12:30"(...) if you have pets, small children, or and open plan office" Ahahah!
Litho is so good
i developed native android apps for 3 years last year i ditched native for flutter. this year i just came to see what's new on android native platform for a webview app i'm building and here i see native android is copying Flutter
Wait, are those literals in dips? e.g. 4.dp @21:41
ANKO ?
35 minutes presentation? OMG!
Where do I get one of these Android Kotlin tshirts?
it's been a year and the api is still under developement. that is the case with all Android APIs
28:50 people haven't been doing it like this?
but....why?
but kotlin is still just java bytecode that uses JVM like runtime
I am HYPED!
YES!
Awesome!
This is really great news
Anko?)
surely JetPack Compose inspired by SwiftUI not those thing which they say :D
Seems for me like an attempt to solve a problem that have never existed. Build an ui from code? A very fresh idea! How to preview it? How to build constraint layout from code and doesn't use 1k lines? Should we just build and see like flutter says (with wasting a few minutes)? Thanks, but no thanks
Does this still exists ???
But whyy 😅😅😅
Flutter have overtaken native 😅
Atleast for me 😅
Do you enjoy the 😅😅😅😅😅😅😅😅😅😅😅😅😅😅😅😅😅😅😅😅😅😅😅😅😅😅😅😅😅😅😅😅😅😅😅😅😅😅😅😅😅😅😅😅😅😅😅😅😅😅😅😅😅😅😅😅😅😅😅😅😅😅😅😅😅😅😅😅😅😅😅😅😅😅😅😅😅😅😅😅😅😅😅😅😅😅😅😅😅😅😅😅😅😅😅😅😅😅😅😅😅😅😅😅😅😅😅😅😅😅😅😅😅😅😅😅emoji?

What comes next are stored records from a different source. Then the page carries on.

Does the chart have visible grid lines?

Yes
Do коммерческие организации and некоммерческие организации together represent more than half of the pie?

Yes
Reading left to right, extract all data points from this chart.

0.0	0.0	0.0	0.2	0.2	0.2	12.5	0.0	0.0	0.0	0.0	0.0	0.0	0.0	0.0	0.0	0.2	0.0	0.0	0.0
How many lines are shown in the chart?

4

I think Google is trying to align native Android development to as close to Flutter and Fuchsia as possible.
Google is clearly transitioning devs and users from using native Android concepts to getting familiar to concepts developed in Fuchsia and Flutter. Exciting times!
@@nadeemshaikh7863 Concepts developed in Fuchsia and Flutter?) You mistyped "React".

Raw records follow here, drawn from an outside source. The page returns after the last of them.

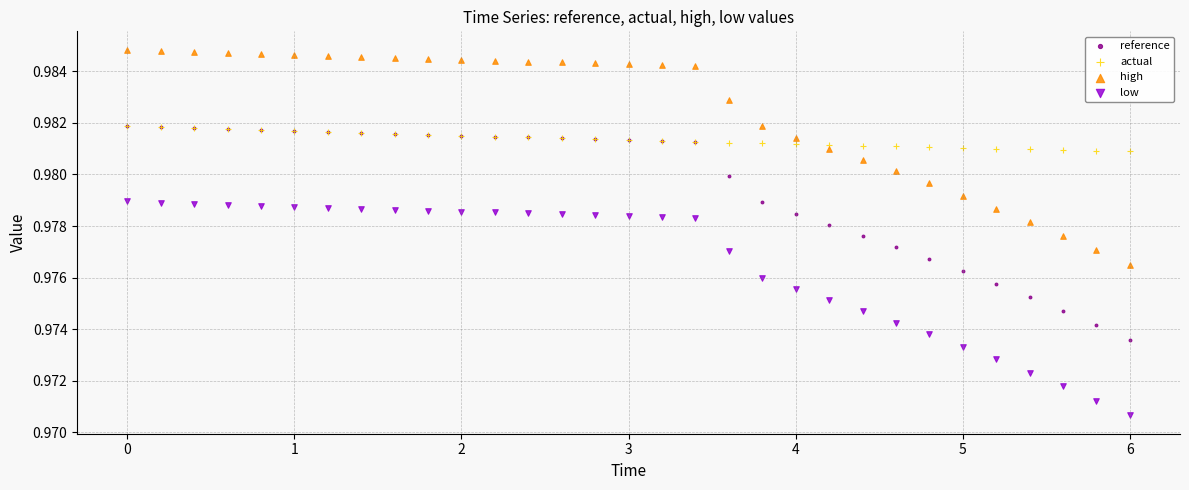

What are all the series names shown in the legend?

reference, actual, high, low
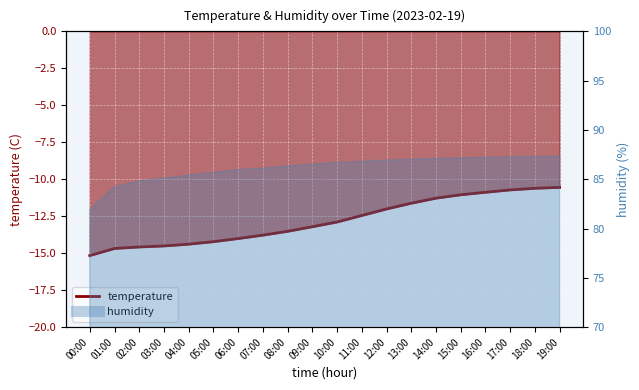

Count the number of values greater than -12.

7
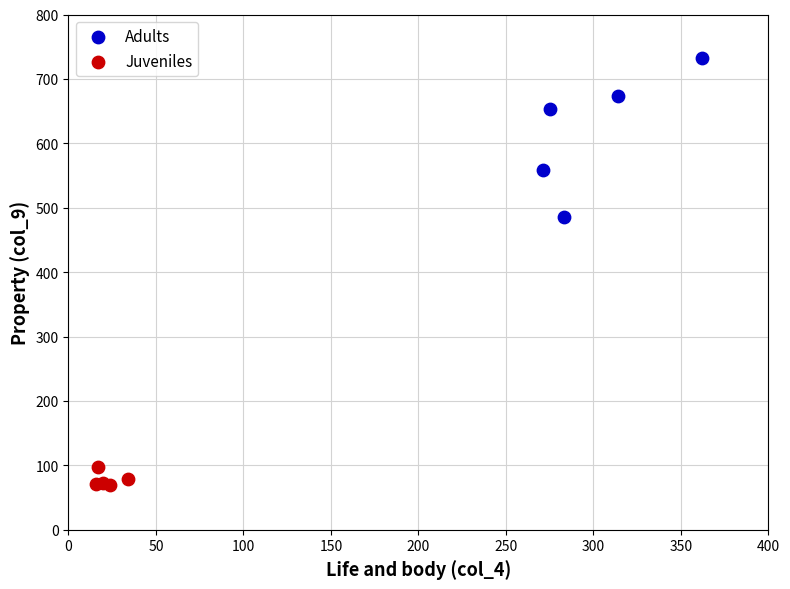

What are all the series names shown in the legend?

Adults, Juveniles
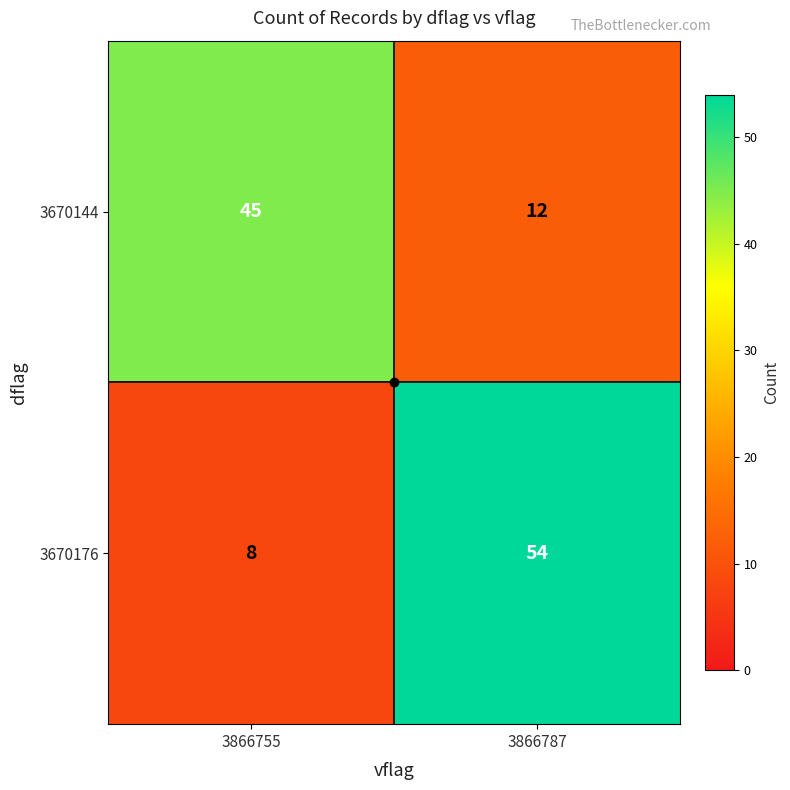

Count the number of data series in this chart.

2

Every year you go forward and you continue to make a mess of services and addons of issues. I don't truly understand why....as a good thinking man once said. Over the years i started reading more code than writing.....best would be to keep your Flutter in Flutter don't mess up Android also.
This isn't replacing anything. If anything it gives us more options for how we want to develop our apps.
More options, more decisions, more delay, more confusion...
Not pixel 2 wtf Google
They put in react in android. Lol
cool
Again any thing made to solve their problems and not to make it better 😒
developer.android.com/jetpack/compose
Note:building under windows is currently not supported
😍
This basically is flutter, I hate it, I love flutter but they shouldn't be bleeding into each other
Why? I think Google is trying to align native Android development as close to Flutter and Fuchsia as possible.
Google is clearly transitioning devs and users from using native Android concepts to getting familiar to concepts developed in Fuchsia and Flutter.
So, that both devs and users suddenly don't get disrupted when Google replaces the core of Android and Chrome OS ie Linux with Fuchsia/Zircon.
😇👩👩👧
It's not really that declarative...
🏳️🌈💙🤼🏊🤽⛹️💇
Yikes
Inspired by React,litho, flutter, Viewjs?? Just say Microsoft.